Thank you. I'm not aware of the complications of developing an anti-viral for this disease (and I'm not going to go into the debate around existing anti-virals). I did not intend to be dismissive of the effort involved. I'm coming at it from a place of real frustration.

I can't see how this pandemic ends without an effective treatment.

It may not end.

We missed the 'golden window' early on in the epidemic when (for instance like SARS-CoV) it could have been contained. But now we have a real problem. The big difference between SARS-CoV and COVID-19 is that the former first gives you symptoms and then makes you contagious and with COVID-19 it is the other way around.
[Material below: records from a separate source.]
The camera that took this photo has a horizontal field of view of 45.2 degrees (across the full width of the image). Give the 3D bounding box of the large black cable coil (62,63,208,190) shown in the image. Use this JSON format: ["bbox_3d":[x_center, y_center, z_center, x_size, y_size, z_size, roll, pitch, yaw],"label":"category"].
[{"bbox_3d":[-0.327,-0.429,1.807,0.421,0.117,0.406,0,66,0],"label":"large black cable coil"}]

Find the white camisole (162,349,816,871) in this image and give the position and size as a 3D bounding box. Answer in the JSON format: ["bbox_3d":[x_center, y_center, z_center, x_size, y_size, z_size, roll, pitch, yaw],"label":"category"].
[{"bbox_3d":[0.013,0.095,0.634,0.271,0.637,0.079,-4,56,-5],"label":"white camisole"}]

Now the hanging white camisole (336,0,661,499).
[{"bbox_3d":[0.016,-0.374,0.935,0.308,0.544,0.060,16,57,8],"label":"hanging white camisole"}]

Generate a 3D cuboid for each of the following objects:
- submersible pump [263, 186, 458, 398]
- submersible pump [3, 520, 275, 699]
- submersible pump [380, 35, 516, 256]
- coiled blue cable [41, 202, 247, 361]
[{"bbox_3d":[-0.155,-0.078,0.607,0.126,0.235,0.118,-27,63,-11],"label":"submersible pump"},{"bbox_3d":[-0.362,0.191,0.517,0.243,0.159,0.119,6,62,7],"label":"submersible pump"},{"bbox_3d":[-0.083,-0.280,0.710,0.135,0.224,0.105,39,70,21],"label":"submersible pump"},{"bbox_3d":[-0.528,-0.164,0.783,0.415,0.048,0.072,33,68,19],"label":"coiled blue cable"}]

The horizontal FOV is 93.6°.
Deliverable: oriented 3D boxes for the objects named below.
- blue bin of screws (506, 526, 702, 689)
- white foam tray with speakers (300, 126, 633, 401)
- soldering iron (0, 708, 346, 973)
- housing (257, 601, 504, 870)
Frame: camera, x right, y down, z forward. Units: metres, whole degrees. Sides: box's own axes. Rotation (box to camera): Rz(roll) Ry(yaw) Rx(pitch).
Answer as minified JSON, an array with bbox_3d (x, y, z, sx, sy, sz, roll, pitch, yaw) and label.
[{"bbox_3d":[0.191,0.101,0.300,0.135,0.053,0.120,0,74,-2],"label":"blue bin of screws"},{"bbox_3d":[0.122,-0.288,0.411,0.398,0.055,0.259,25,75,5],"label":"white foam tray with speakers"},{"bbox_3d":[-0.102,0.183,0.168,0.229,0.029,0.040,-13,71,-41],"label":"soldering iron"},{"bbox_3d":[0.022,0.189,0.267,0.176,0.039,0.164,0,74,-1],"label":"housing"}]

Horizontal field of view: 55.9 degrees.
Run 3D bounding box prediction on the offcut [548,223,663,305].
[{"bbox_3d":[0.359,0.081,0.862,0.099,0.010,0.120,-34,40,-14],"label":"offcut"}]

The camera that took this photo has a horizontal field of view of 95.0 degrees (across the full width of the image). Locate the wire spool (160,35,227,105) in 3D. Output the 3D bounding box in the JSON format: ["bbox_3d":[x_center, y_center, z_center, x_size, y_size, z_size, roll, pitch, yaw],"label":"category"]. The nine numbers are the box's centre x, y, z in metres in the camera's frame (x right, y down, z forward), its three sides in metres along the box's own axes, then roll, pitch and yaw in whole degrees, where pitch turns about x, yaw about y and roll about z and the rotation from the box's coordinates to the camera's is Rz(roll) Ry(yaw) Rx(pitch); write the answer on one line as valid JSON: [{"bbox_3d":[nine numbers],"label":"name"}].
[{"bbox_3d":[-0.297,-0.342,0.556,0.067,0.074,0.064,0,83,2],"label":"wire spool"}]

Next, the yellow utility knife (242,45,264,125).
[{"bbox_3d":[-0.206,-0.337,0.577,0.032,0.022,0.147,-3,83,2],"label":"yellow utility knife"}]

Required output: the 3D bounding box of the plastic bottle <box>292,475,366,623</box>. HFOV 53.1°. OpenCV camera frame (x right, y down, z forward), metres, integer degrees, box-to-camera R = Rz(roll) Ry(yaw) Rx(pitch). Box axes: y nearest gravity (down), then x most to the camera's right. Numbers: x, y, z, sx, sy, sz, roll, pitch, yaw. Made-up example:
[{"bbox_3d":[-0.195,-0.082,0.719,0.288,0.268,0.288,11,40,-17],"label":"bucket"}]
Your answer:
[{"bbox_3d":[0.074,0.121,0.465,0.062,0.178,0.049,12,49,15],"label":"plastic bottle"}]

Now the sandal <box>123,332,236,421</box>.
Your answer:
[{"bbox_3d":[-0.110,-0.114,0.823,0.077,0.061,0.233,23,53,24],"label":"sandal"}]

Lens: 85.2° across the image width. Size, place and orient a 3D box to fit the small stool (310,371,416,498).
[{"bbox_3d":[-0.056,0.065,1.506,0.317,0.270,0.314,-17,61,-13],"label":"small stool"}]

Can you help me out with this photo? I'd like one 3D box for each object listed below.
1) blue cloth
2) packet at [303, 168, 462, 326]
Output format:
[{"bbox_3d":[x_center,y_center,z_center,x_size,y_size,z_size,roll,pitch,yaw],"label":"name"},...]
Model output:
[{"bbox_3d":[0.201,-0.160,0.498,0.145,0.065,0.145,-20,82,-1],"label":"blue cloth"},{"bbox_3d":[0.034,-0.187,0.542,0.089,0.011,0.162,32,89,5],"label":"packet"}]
That simple fact alone possible made it impossible to contain this. But we never really tried (except for a very few countries).

Yeah, I had a real hard time with this at the beginning, knowing how people behave.

Trying to be as apolitical as possible here, but the leadership flopped hard and wrong here, and…well…welcome to the endemic reality.

As an aside: the World of Warcraft model was more accurate than most would have expected.

> surely it would be easier to produce an antiviral for home use that would alleviate the symptoms of Covid-19, rather than relying on the development of a vaccine

What makes you think that? Honest question.

Vaccines are specific and usually take years to produce (this time being the exception), it was more of a question than a statement of fact because I genuinely don't know (hence the use of 'surely', it seems intuitive to me but I really can't say.)
Making an anti-viral is hard. No where near as easy as making an antibiotic (and even that can be hard, because: evolution).